Uraloğlu, konuşmasını şöyle sürdürdü:
“Proje kapsamındaki pilot bölgelerden biri olan Karayolları İstanbul Bölge Müdürlüğündeki Hasdal-İstanbul Havalimanı ortasındaki 30 kilometrelik kesimde K-AUS Test ve Uygulama Koridoru kuruyoruz. AUS’dan elde edilen datalar araç içi ünitelere iletilecek, araç-araç, araç-altyapı haberleşmesi sağlanarak trafiğin aktif ve verimli kullanılması sağlanacak. Yol durumu hakkında elde edilen şimdiki bilgiler ile Akıllı Ulaşım Sistemleri Merkezleri üzerinden şoförler anlık olarak bilgilendirilebilecek. Ayrıyeten gelişen teknolojilerle birlikte 5G üzere yeni haberleşme altyapılarının da testlerinin bu koridorda yapılmasını öngörüyoruz. Aslında bahsettiğim bu projeyle ulusal bir AUS mimarisi ve yazılımı geliştiriyoruz. AUS ve K-AUS’u tek bir merkezi yazılım çatısı altında toplayarak AUS standardizasyonunu sağlayacağız. Ayrıyeten proje kapsamında K-AUS ve AUS sistemlerinin kurulacağı Antalya ile İstanbul’da fiber ve güç altyapı kurulumlarını da gerçekleştireceğiz. Proje yazılım altyapısının tamamlanmasını ve saha kurulumunu 2025 yılında, projemizi de 2026 yılı içerisinde tamamlamayı hedefliyoruz.”
Ulaştırma ve Altyapı Bakanı Abdulkadir Uraloğlu, otoyolda gerçekleştirilecek test sürüşünün otonom nakliyatın gelişmesi açısından kıymetli bir temel teşkil edeceğini belirterek, “Ülkemizde bir birinci olan bu projenin, Türkiye’de otonom araç geliştirme faaliyetlerine de öncülük edeceğine inanıyorum.” dedi.
“Sürüşümüzü emniyetli biçimde ve muvaffakiyetle gerçekleştirdik”
Bakan Uraloğlu, konuşmasının ardından trafiğe kapalı alanda Ford Trucks’ın Seviye-4 Otoyol Pilotu teknolojisine sahip kamyonu ile test sürüşü gerçekleştirdi.

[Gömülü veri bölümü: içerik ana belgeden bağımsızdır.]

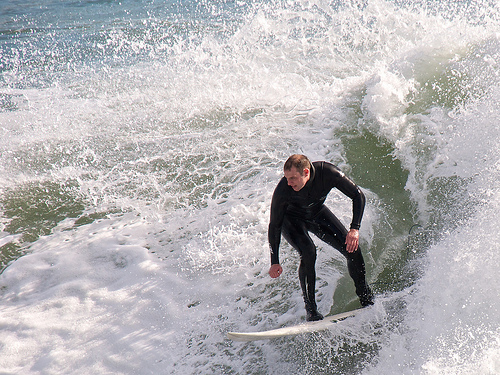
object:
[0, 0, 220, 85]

Testin akabinde açıklama yapan Uraloğlu, testi emniyetli biçimde ve muvaffakiyetle gerçekleştirdiklerini belirterek, şu değerlendirmelerde bulundu:
“Bence pek başarılı. Arkadaşları tebrik ediyorum. Ülkemiz için, Karayollarımız için, kesimimiz için güzel olsun. Türkiye’de 69 bin kilometre yol var Karayollarının, 30 binini bölünmüş olarak kabul edin, gidiş gelişi alırsanız 99 bin kilometre. Bütün yolu tanıma sistemleri ile kameralarla tanımladık, değişiklik olduğu surece de yeniliyoruz. (Otonom araçların trafiğe açık alanlarda da kullanılmasına yönelik çalışma) Yasal altyapı ile ilgili bir çalışma yapıyoruz, bunu şu an trafiğe kapalı yerde yapıyoruz. Muhtemelen önümüzdeki yılın birinci çeyreğinde, bir yasal düzenleme ile trafiğin daha disipline, daha az ağır olduğu yerde, canlı trafikte de deneyimlemeye başlayacağız. Bunun tüzel altyapısını da oluşturmaya başladık.”